▶ Data provided

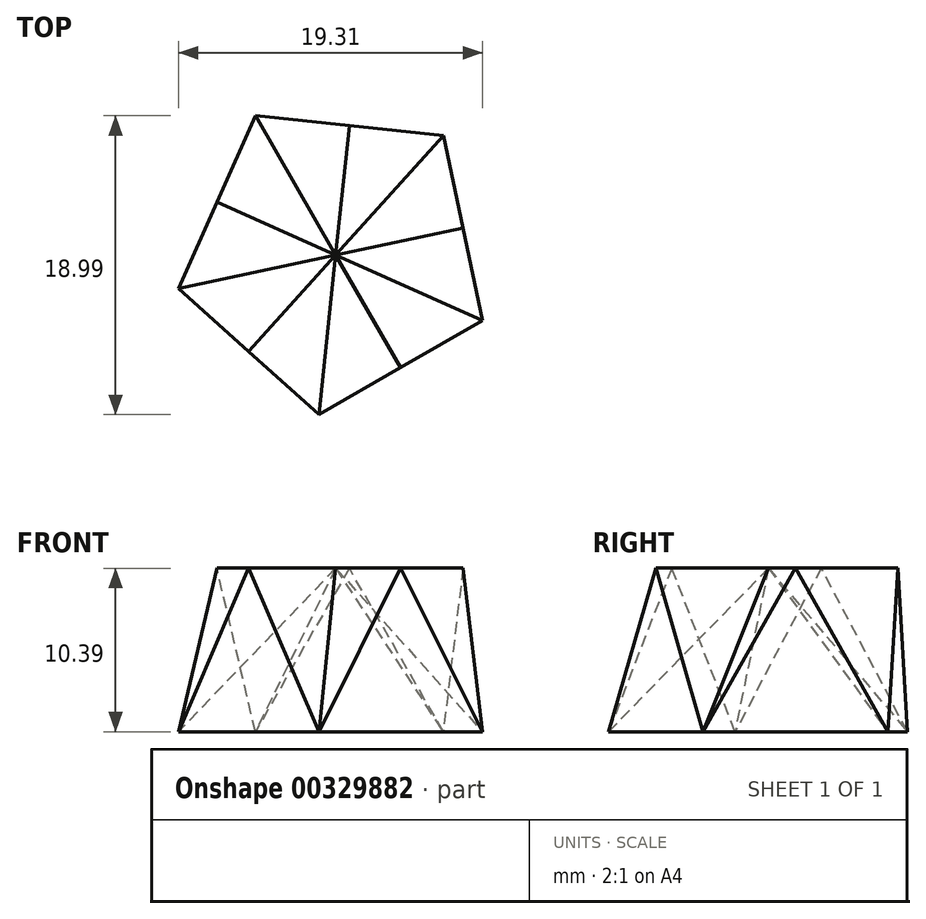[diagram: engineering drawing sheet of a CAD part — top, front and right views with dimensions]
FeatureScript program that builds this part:
annotation { "Feature Type Name" : "Feature", "Feature Type Description" : "" }
export const myFeature = defineFeature(function(context is Context, id is Id, definition is map)
    precondition{}
    {
        {
            var Q0;
            Q0=qCreatedBy(makeId("Top.planeOp"),FACE);
            var sketch = newSketch(context, id + "F0", { "sketchPlane" : qUnion([Q0])});
            skLineSegment(sketch, "E0", {"start": v(-6, -8.26) * mm, "end": v(6, -8.26) * mm});
            skLineSegment(sketch, "E1.1.0", {"start": v(6, -8.26) * mm, "end": v(9.7, 3.15) * mm});
            skLineSegment(sketch, "E1.2.0", {"start": v(9.7, 3.15) * mm, "end": v(0, 10.2) * mm});
            skLineSegment(sketch, "E1.3.0", {"start": v(0, 10.2) * mm, "end": v(-9.7, 3.15) * mm});
            skLineSegment(sketch, "E1.4.0", {"start": v(-9.7, 3.15) * mm, "end": v(-6, -8.26) * mm});
            skPoint(sketch, "E1.center", {"position": v(0, 0) * mm});
            skCircle(sketch, "E2", {"center": v(0, 0) * mm, "radius": 8.26 * mm});
            skSolve(sketch);
        }
        {
            var Q0;
            Q0=qCreatedBy(makeId("Front.planeOp"),FACE);
            var sketch = newSketch(context, id + "F1", { "sketchPlane" : qUnion([Q0])});
            skLineSegment(sketch, "E3", {"start": v(-6, 0) * mm, "end": v(0, 10.4) * mm});
            skLineSegment(sketch, "E4", {"start": v(0, 10.4) * mm, "end": v(6, 0) * mm});
            skLineSegment(sketch, "E5", {"start": v(6, 0) * mm, "end": v(-6, 0) * mm});
            skSolve(sketch);
        }
        {
            var Q0;
            Q0 = qSketchRegion(id + "F1", true);
            var Q1;
            Q1=sQuery(id+"F0.wireOp",VERTEX,"E0.start");
            extrude(context, id + "F2", {"entities" : qUnion([Q0]), "endBound" : BoundingType.UP_TO_VERTEX, "depth" : 8.26 * mm, "endBoundEntityVertex" : qUnion([Q1]), "offsetDistance" : 25 * mm});
        }
        {
            var Q0;
            Q0=makeQuery(id+"F2.opExtrude","CAP_FACE",FACE,{"disambiguationData":[OSD([sQuery(id+"F1.wireOp",EDGE,"E3"),sQuery(id+"F1.wireOp",EDGE,"E4"),sQuery(id+"F1.wireOp",EDGE,"E5")])],"isStart":true});
            var sketch = newSketch(context, id + "F3", { "sketchPlane" : qUnion([Q0])});
            skLineSegment(sketch, "E6", {"start": v(0, 0) * mm, "end": v(0, 10.4) * mm});
            skSolve(sketch);
        }
        {
            var Q0;
            Q0=makeQuery(id+"F2.opExtrude","SWEPT_BODY",BODY,{"disambiguationData":[OSD([sQuery(id+"F1.wireOp",EDGE,"E3"),sQuery(id+"F1.wireOp",EDGE,"E4"),sQuery(id+"F1.wireOp",EDGE,"E5")])]});
            var Q1;
            Q1=sQuery(id+"F3.wireOp",EDGE,"E6");
            circularPattern(context, id + "F4", {"operationType" : NewBodyOperationType.ADD, "entities" : qUnion([Q0]), "axis" : qUnion([Q1]), "angle" : 360 * degree, "instanceCount" : 5, "equalSpace" : true});
        }
        {
            var Q0;
            Q0=makeQuery(id+"F2.opExtrude","SWEPT_BODY",BODY,{"disambiguationData":[OSD([sQuery(id+"F1.wireOp",EDGE,"E3"),sQuery(id+"F1.wireOp",EDGE,"E4"),sQuery(id+"F1.wireOp",EDGE,"E5")])]});
            var Q1;
            Q1=sQuery(id+"F0.wireOp",EDGE,"E2");
            transform(context, id + "F5", {"entities" : qUnion([Q0]), "transformType" : TransformType.ROTATION, "transformAxis" : qUnion([Q1]), "angle" : 30 * degree, "makeCopy" : false});
        }
    });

▶ Goal of the exercise
Copy out each line of the records above that contains the string "makeId".

▶ Written response
            Q0=qCreatedBy(makeId("Top.planeOp"),FACE);
            Q0=qCreatedBy(makeId("Front.planeOp"),FACE);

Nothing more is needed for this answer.